Show brings a unique kind of theater story that touches the imagination
By Camille Bounds
Writer Roald Dahl’s beloved novel “Matilda” tells the story of an abused young girl who is gifted with psychokinetic powers and handles all the terrible neglect with an abundance of charm, wit and an ability to “always make things right.”
A Royal Shakespeare Company production from London with music and words by Tim Minchin with the book by Dennis Kelly, “Matilda the Musical” brings a unique kind of theater that touches the imagination and creates roads you might not want to cross.
Winning five Tony awards in 2013 and seven Olivier awards in 2012 reinforces the fact that they must be doing something right.
The show spews scores of talented children who recreate choreographer Christine Carrillo’s intricate chorography. Heading it all up and in almost every scene during the June 30 show is Lucy Sky Levy who plays the 5-year-old “Matilda.” She is an amazing actress, singer and dancer who owns the stage every moment she is on. (Izabel Stevens also plays “Matilda” in alternate shows because it’s a demanding role and I’ve been told she is just as talented.)
Geoffrey Ward directs with a velvet glove and gives his actors the leeway needed to deliver the show’s unique plot.
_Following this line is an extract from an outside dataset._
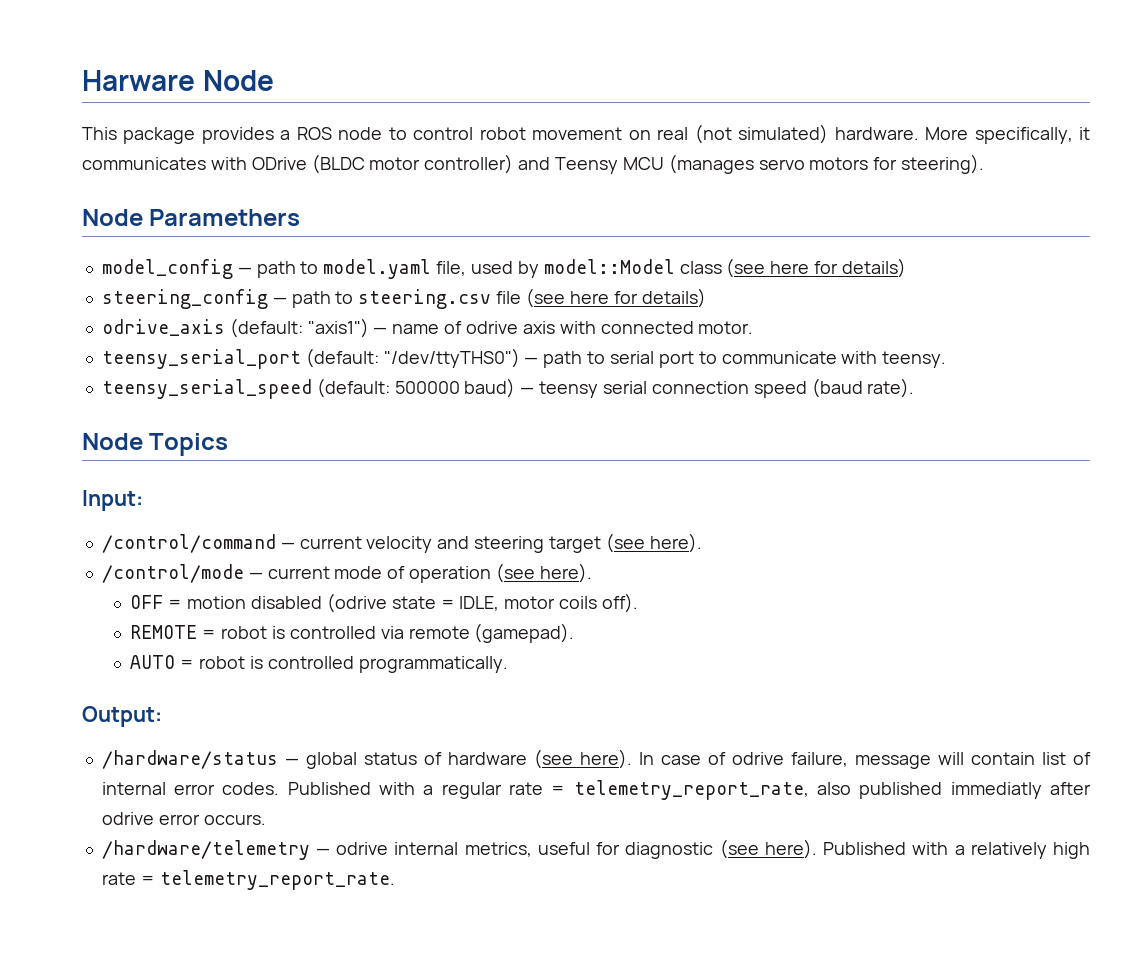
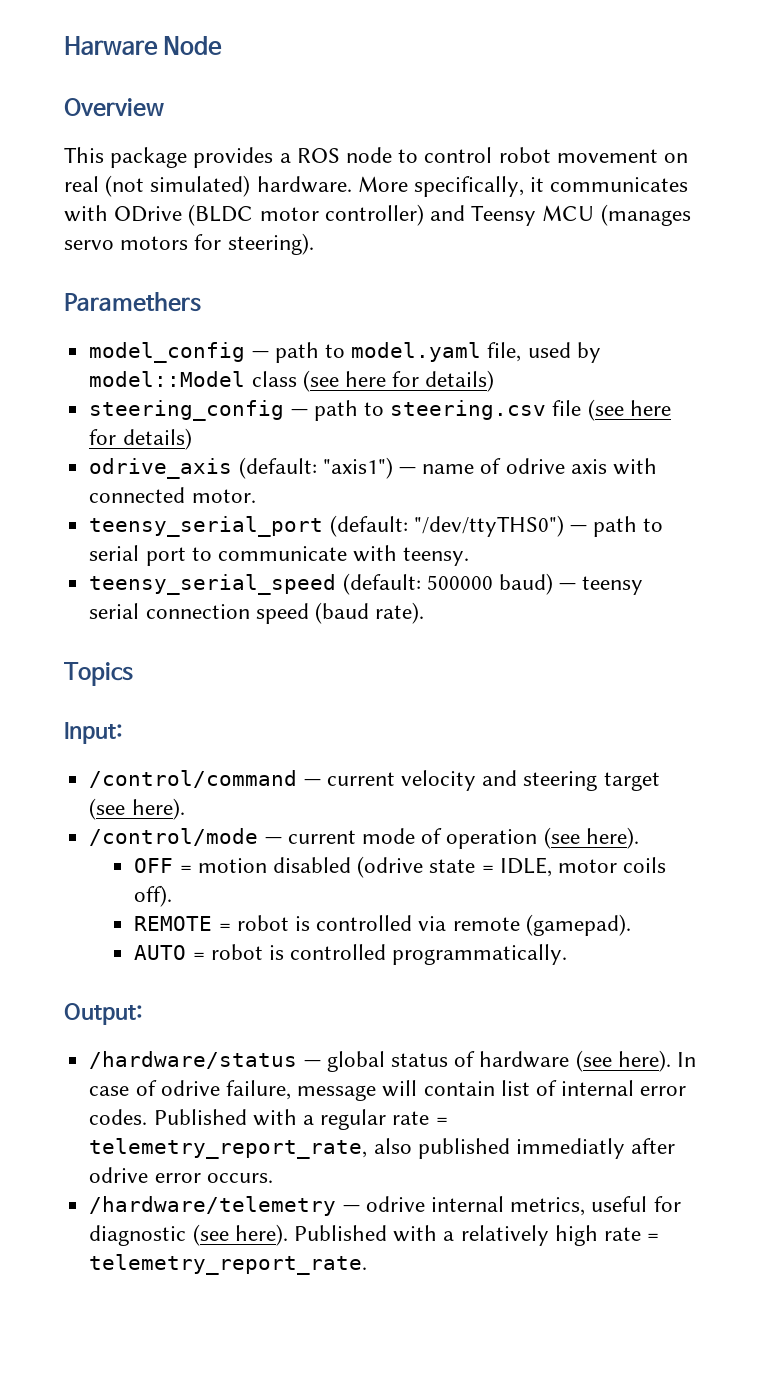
(274, 80) none -> [64,98,164,117] // Overview
[82,209,143,226] Node -> (314, 244) none
[82,433,143,450] Node -> (425, 613) none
Tressa Bender carries the role of the terrorizing headmistress “Miss Agatha Trunchbull” who makes all other villains we know milquetoast. Matilda’s dimwitted parents, played by Jason Eves and Colleen Havey, makes you want to call a child abuse hotline. Evandra Aurelia (with a stunning voice) as “Miss Honey” who understands what Matilda’s abilities are gives the few soft gentle moments in the performance.
The real scene stealer after Miss Honey are the marvelous sets by Kate Logni Pratts group with desks that slide a classroom on and off the stage by the moment, with a delightful number with swings, and a magic blackboard. Music director Ron Bowman leads a fine 10-piece orchestra that completes the show.
“Matilda” will give you a bumpy, heart-wrenching ride into a favorite children’s tale with music and clever lyrics. It will also make you think and wonder how deep and true it might be in some areas.
Camille Bounds is the arts and entertainment columnist for Morgan Hill Life and Gilroy Life.